* _Exercise tasks_
1. Using the piece on political attack advertising, answer each question on its own line:
(a) Who produced the attack ads shown in movie theaters in 1934?
(b) Which senator did the Swift Boat attacks target, and during which year's campaign?
(c) What did Michael Needham devise?
2. Reproduce word for word the portion of the piece on political attack advertising that starts at the words "There's no question" and ends after the words "MGM's Irving Thalberg.".

* _Passage for review_
· · · · · · ·

There's no question that politics is a dirty business. Unless, of course, one makes the mistake of asking how dirty things can get. Greg Mitchell (author of The Campaign of the Century) notes that the first political attack ads to appear on the silver screen surfaced in movie theaters in 1934 when Upton Sinclair was running for Governor of California. The man who produced those ads was none other than MGM's Irving Thalberg.
Fast forward through eight decades of fear-based political advertising (don't forget the Swift Boat attacks on Senator John Kerry during his 2004 Presidential campaign) and one begins to wonder if political consultants, like former Senator Joseph McCarthy, have no sense of decency.
As one watches America's political landscape deteriorate into a glorified version of Lord of the Flies, one learns about dysfunctional creeps and scumbags such as Karl Rove and Michael Needham (the 31-year-old former President of Heritage Action who devised the game plan for 2013's government shutdown) and yearns for people with higher moral standards to enter politics (perhaps someone like Nellie Lovett or Jack the Ripper). Soon the concept of pursuing a career in public service gets redefined to match the following sentiment:
Two of 2013's Bay area productions dealt with self-serving politicians who would do whatever it takes to win an election and, by extension, the ruthless enablers who pave their way to public office.

· · · · · · ·

* _Given information_
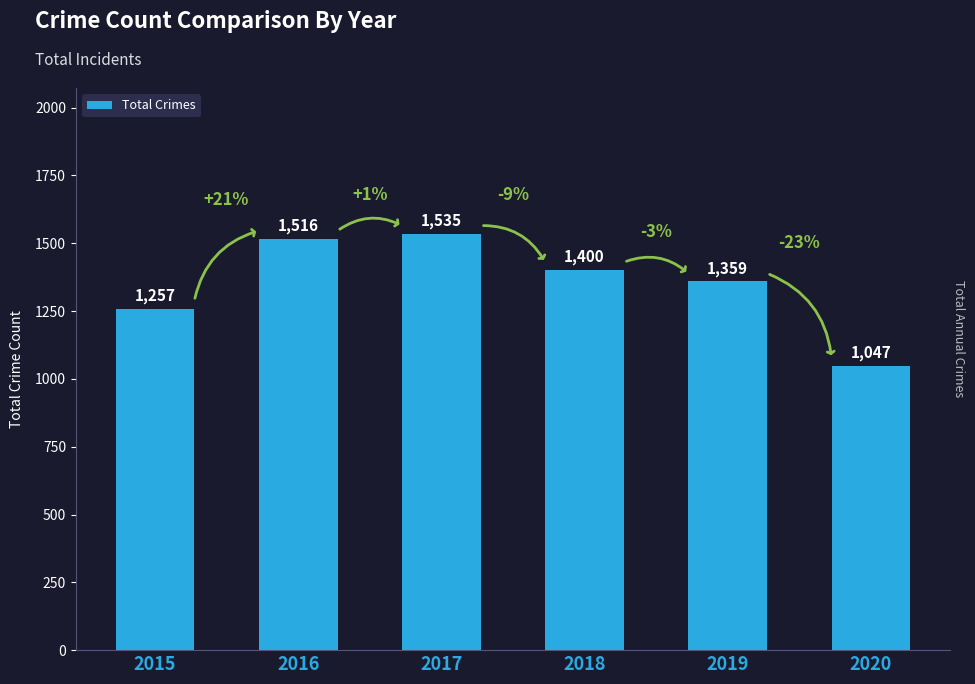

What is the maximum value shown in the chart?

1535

· · · · · · ·

* _Answers for the tasks_
1.
(a) MGM's Irving Thalberg.
(b) Senator John Kerry, during his 2004 Presidential campaign.
(c) The game plan for 2013's government shutdown.

2.
There's no question that politics is a dirty business. Unless, of course, one makes the mistake of asking how dirty things can get. Greg Mitchell (author of The Campaign of the Century) notes that the first political attack ads to appear on the silver screen surfaced in movie theaters in 1934 when Upton Sinclair was running for Governor of California. The man who produced those ads was none other than MGM's Irving Thalberg.